Terapia del dolore cronico

Le persone con dolore cronico cercano su internet la soluzione

La maggior parte delle persone affetta da dolore cronico naviga su internet per cercare informazioni sui propri sintomi e terapie, ma la qualità dei siti web è spesso modesta. È quanto è emerso a Firenze nel corso dell’ottavo congresso dell’Efic, la Federazione europea di medicina del dolore, in cui è stato presentato un sondaggio eseguito dall’Ospedale universitario di Ginevra su un campione di 55 pazienti, due terzi dei quali affetti da dolore muscolo-scheletrico e circa un quarto da dolore neuropatico.

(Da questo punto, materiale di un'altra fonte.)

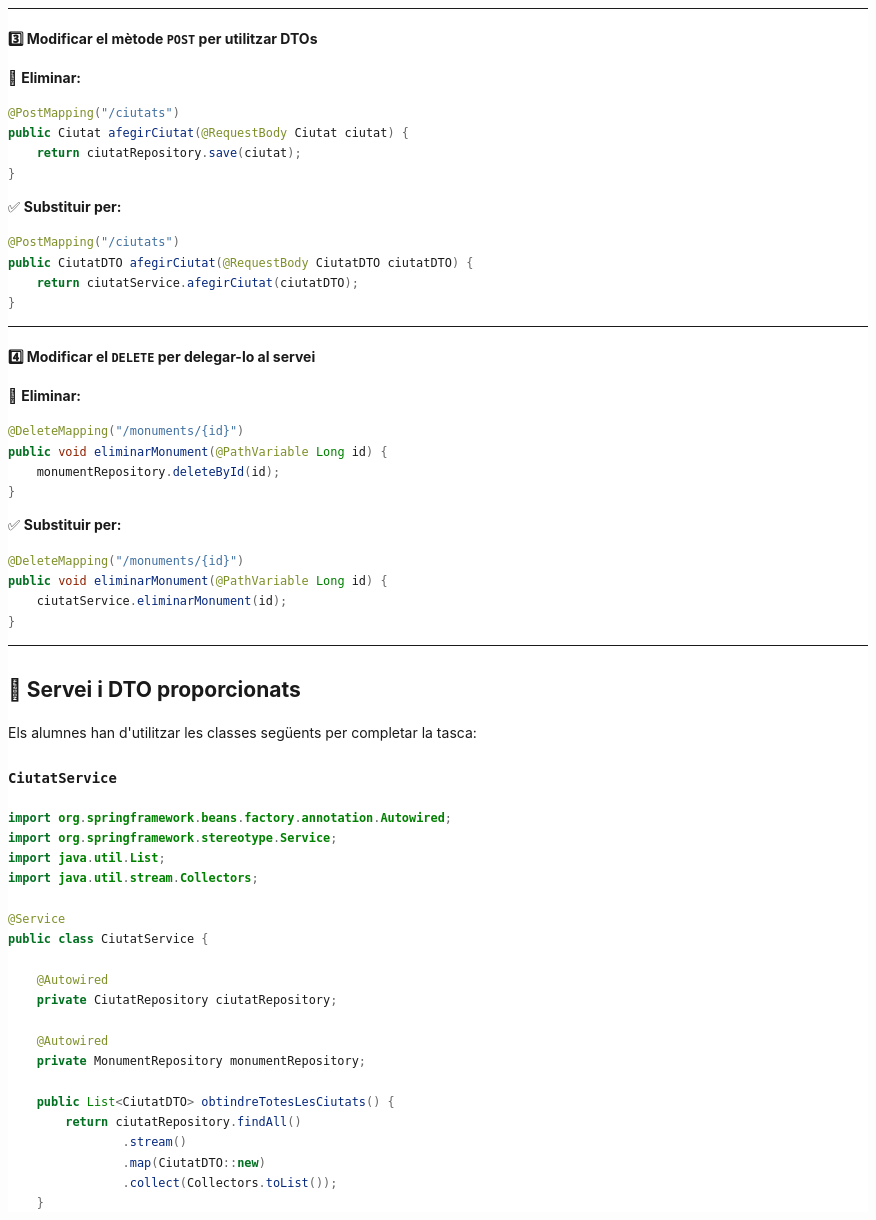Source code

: 
---

#### **3️⃣ Modificar el mètode `POST` per utilitzar DTOs**  
🔴 **Eliminar:**  
```java
@PostMapping("/ciutats")
public Ciutat afegirCiutat(@RequestBody Ciutat ciutat) {
    return ciutatRepository.save(ciutat);
}
```
✅ **Substituir per:**  
```java
@PostMapping("/ciutats")
public CiutatDTO afegirCiutat(@RequestBody CiutatDTO ciutatDTO) {
    return ciutatService.afegirCiutat(ciutatDTO);
}
```

---

#### **4️⃣ Modificar el `DELETE` per delegar-lo al servei**  
🔴 **Eliminar:**  
```java
@DeleteMapping("/monuments/{id}")
public void eliminarMonument(@PathVariable Long id) {
    monumentRepository.deleteById(id);
}
```
✅ **Substituir per:**  
```java
@DeleteMapping("/monuments/{id}")
public void eliminarMonument(@PathVariable Long id) {
    ciutatService.eliminarMonument(id);
}
```

---

## **📌 Servei i DTO proporcionats**
Els alumnes han d'utilitzar les classes següents per completar la tasca:

### **`CiutatService`**
```java
import org.springframework.beans.factory.annotation.Autowired;
import org.springframework.stereotype.Service;
import java.util.List;
import java.util.stream.Collectors;

@Service
public class CiutatService {

    @Autowired
    private CiutatRepository ciutatRepository;

    @Autowired
    private MonumentRepository monumentRepository;

    public List<CiutatDTO> obtindreTotesLesCiutats() {
        return ciutatRepository.findAll()
                .stream()
                .map(CiutatDTO::new)
                .collect(Collectors.toList());
    }

```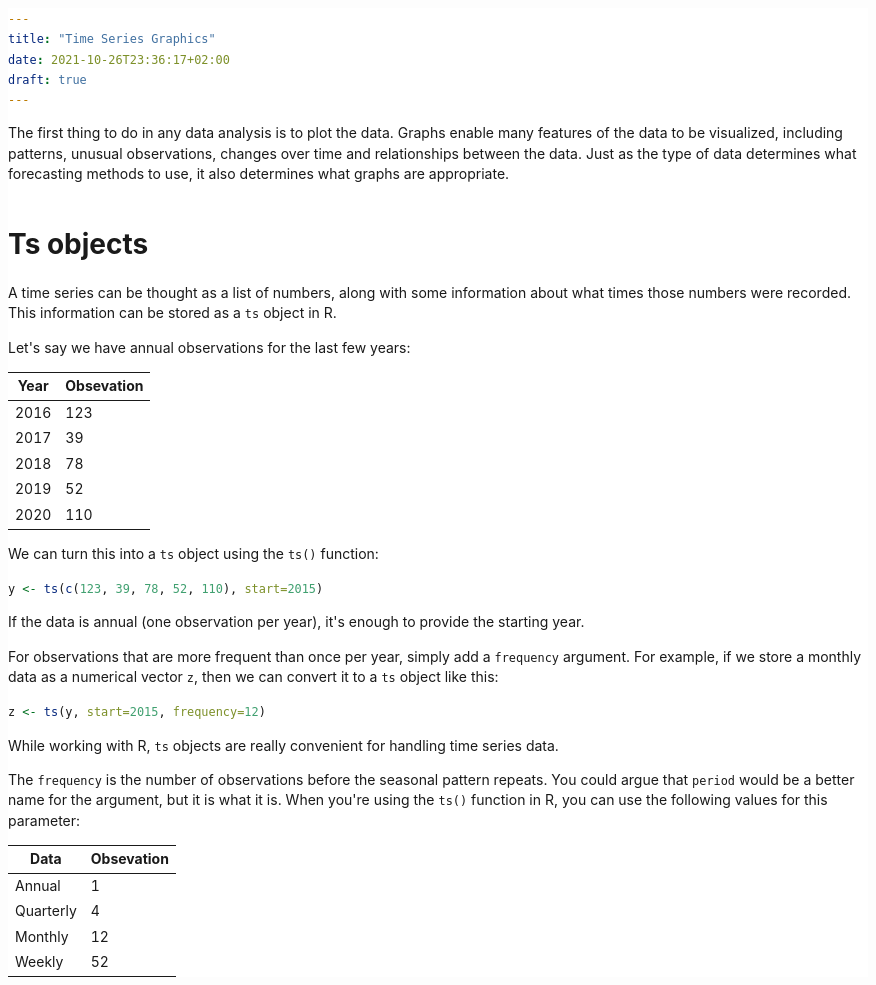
 ```yaml
---
title: "Time Series Graphics"
date: 2021-10-26T23:36:17+02:00
draft: true
---
```


The first thing to do in any data analysis is to plot the data. Graphs enable many features of the data to be visualized, including patterns, unusual observations,
changes over time and relationships between the data. Just as the type of data determines what forecasting methods to use, it also determines what graphs are appropriate.

# Ts objects

A time series can be thought as a list of numbers, along with some information about what times those numbers were recorded. This information can be stored as a `ts` object in R.

Let's say we have annual observations for the last few years:

| Year | Obsevation |
| ---- | ---------- |
| 2016 | 123 |
| 2017 | 39 |
| 2018 | 78 |
| 2019 | 52 |
| 2020 | 110 |

We can turn this into a `ts` object using the `ts()` function:

```r
y <- ts(c(123, 39, 78, 52, 110), start=2015)
```

If the data is annual (one observation per year), it's enough to provide the starting year.

For observations that are more frequent than once per year, simply add a `frequency` argument. For example, if we store a monthly data as a numerical vector `z`, then we can
convert it to a `ts` object like this:

```r
z <- ts(y, start=2015, frequency=12)
```

While working with R, `ts` objects are really convenient  for handling time series data.

The `frequency` is the number of observations before the seasonal pattern repeats. You could argue that `period` would be a better name for the argument, but it is what it is.
When you're using the `ts()` function in R, you can use the following values for this parameter:

| Data | Obsevation |
| ---- | ---------- |
| Annual | 1 |
| Quarterly | 4 |
| Monthly | 12 |
| Weekly | 52 |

La maggior parte dei pazienti affetti da dolore cronico cerca in rete informazioni sanitarie, ma pochi di loro fanno parte attivamente di social media o forum – commenta Christine Cedraschi, presidente dell’Associazione svizzera per lo studio del dolore –. Molti, invece, utilizzano le informazioni trovate online per porre domande ai propri medici”.

Tra le ricerche-web più frequenti ci sono il dolore neuropatico, lombare e muscolo-scheletrico, come pure i farmaci oppiacei, antidepressivi e antiepilettici. “Un terzo degli intervistati ha confermato che le informazioni trovate online hanno avuto un effetto positivo, soprattutto perché li incoraggiavano a porre domande più precise al loro medico” continua Christine Cedraschi.

La maggioranza (57%) delle persone intervistate si ritiene soddisfatta dei risultati delle ricerche, anche se quasi la metà si è posta il dubbio sulla qualità dei siti. Qualità che spesso, però, è modesta, come conferma un altro studio condotto dall’Università La Sapienza di Roma proprio per valutare precisione, autorevolezza, completezza, attualità, densità, interattività, obiettività e disponibilità delle informazioni.

Circa il 40% dei siti web ha ottenuto un buon punteggio – osserva uno degli autori dello studio, Arianna Camilloni – per la completezza delle informazioni su sintomi del dolore, trattamenti e opzioni interattive”. Spesso però, continua, i siti web che si occupano di dolore “non offrono informazioni di buona qualità che siano ben accessibili ai pazienti”.